O governo brasileiro segue em missão para destravar o acordo de livre comércio entre o
Mercosul e a União Europeia. No final de abril, o presidente Luiz Inácio Lula da Silva se reuniu com Pedro Sanchez, o premiê espanhol, e agora em junho, com o presidente da França, Emmanuel Macron. Se polidas as arestas e os papéis forem finalmente assinados, representarão o maior tratado desse tipo no mundo. Serão 32 países envolvidos, somando 780 milhões de habitantes e um Produto Interno Bruto combinado de US$ 20 trilhões.
O país ibérico é peça-chave no desenrolar de um emaranhado de fios com pontas soltas. A Espanha assumiu a liderança do bloco europeu no dia 1º. de julho e já deu sinalizações claras de que vai trabalhar pelo aperto de mãos entre as partes. O Brasil navega para, além de um protagonismo natural, imposto pelo poderio geográfico e potencial econômico: na terça-feira (4/7), o país assumiu a presidência pro tempore do Mercosul.
Já a França não está na mesma afinação. O principal entrave hoje com o país é ambiental. Com adeptos no parlamento europeu, os franceses olham com desconfiança a promessa brasileira de combater o desmatamento. Essa desconfiança é alimentada pelas lembranças dos números e rusgas de um passado recente. Mas não só isso. Há também a possibilidade de que a política ambiental volte a perder força daqui a quatro anos, com a volta de um governo menos alinhado à causa.
No Mercosul, o pé atrás tem a ver com uma cortina fosca, protecionista, pronta a se jogar sobre todo o complexo agroindustrial em forma de barreiras e tarifas sobre produtos. O alvo principal é a carne bovina, atrativa para nós que a vendemos e para eles, que a consomem sem os altos custos regionais, em raras áreas dedicadas ao gado. Outro ponto sensível, permitiria a participação dos europeus em licitações públicas dos países do lado de cá.
Junta-se a isso mais um tempero fora do tom: a carta europeia com novas exigências. A principal delas prevê punições aos países sul-americanos que não cumprirem metas ambientais do Acordo de Paris. Nas palavras de Lula, alterações inaceitáveis em um acordo que, lembre-se, já havia sido concluído em um distante 2019.
Os apertos de mão parecem mais distantes, mas se virarem fotos, representarão uma aprovação que será benéfica para todos. De acordo com o Itamaraty, os ganhos para a exportação brasileira podem chegar a US$ 100 bilhões em 2035, quando as tarifas de importação sobre 91% do intercâmbio comercial estarão zeradas.
Às claras, o que temos, é uma oportunidade de potencializar empresas, negócios edesenvolver o Brasil. Trata-se de um caminho sem volta, de uma conexão que vai contribuir para a geração de empregos, especialização de mão de obra, avanço tecnológico e menores preços.
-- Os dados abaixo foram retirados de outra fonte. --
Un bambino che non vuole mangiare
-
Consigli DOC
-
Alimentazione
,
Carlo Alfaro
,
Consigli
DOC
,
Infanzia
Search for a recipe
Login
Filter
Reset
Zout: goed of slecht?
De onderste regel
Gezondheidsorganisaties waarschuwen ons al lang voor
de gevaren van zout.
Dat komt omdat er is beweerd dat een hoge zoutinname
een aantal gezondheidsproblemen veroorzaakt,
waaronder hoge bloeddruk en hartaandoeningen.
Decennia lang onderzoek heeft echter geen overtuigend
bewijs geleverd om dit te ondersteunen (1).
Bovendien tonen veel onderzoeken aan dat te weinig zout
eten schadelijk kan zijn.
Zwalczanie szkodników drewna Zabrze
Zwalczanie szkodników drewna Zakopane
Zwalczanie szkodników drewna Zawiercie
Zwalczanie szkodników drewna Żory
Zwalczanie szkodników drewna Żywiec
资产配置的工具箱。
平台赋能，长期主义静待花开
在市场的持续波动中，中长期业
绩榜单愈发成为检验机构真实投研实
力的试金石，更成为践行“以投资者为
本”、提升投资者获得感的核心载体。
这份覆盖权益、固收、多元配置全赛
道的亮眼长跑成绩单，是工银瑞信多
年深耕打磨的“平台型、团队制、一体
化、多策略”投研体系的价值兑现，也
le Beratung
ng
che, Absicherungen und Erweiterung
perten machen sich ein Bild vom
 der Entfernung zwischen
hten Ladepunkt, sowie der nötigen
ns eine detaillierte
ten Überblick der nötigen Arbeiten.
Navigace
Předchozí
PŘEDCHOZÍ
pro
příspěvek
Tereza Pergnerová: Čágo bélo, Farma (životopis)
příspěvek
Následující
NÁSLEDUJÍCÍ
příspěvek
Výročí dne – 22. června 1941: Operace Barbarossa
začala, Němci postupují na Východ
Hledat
Para tanto, será preciso se adaptar a cenários desafiadores e de concorrência. É fundamental pensar na internacionalização de empresas, na capacidade de interagir com novos mundos e culturas.
Para além do livre comércio, a relação Mercosul-União Europeia tem efeitos colaterais que podem ser benéficos ao nosso continente e ao Brasil. Outros importantes parceiros, e aqui fica claro se tratar de China e Estados Unidos, terão que rever estratégias para balancear receitas e a influência sobre toda a América do Sul. Para se manter competitivas e atraentes, as principais potências econômicas do mundo terão que ceder.
Para sair do papel, o acordo de livre comércio precisará da assinatura de todos os países que compõem os dois blocos. As cartas estão com Brasil e Espanha, que terão que usá-las de forma inteligente e perspicaz para convencer vizinhos, principalmente a França, do que é claro: todos vão ganhar.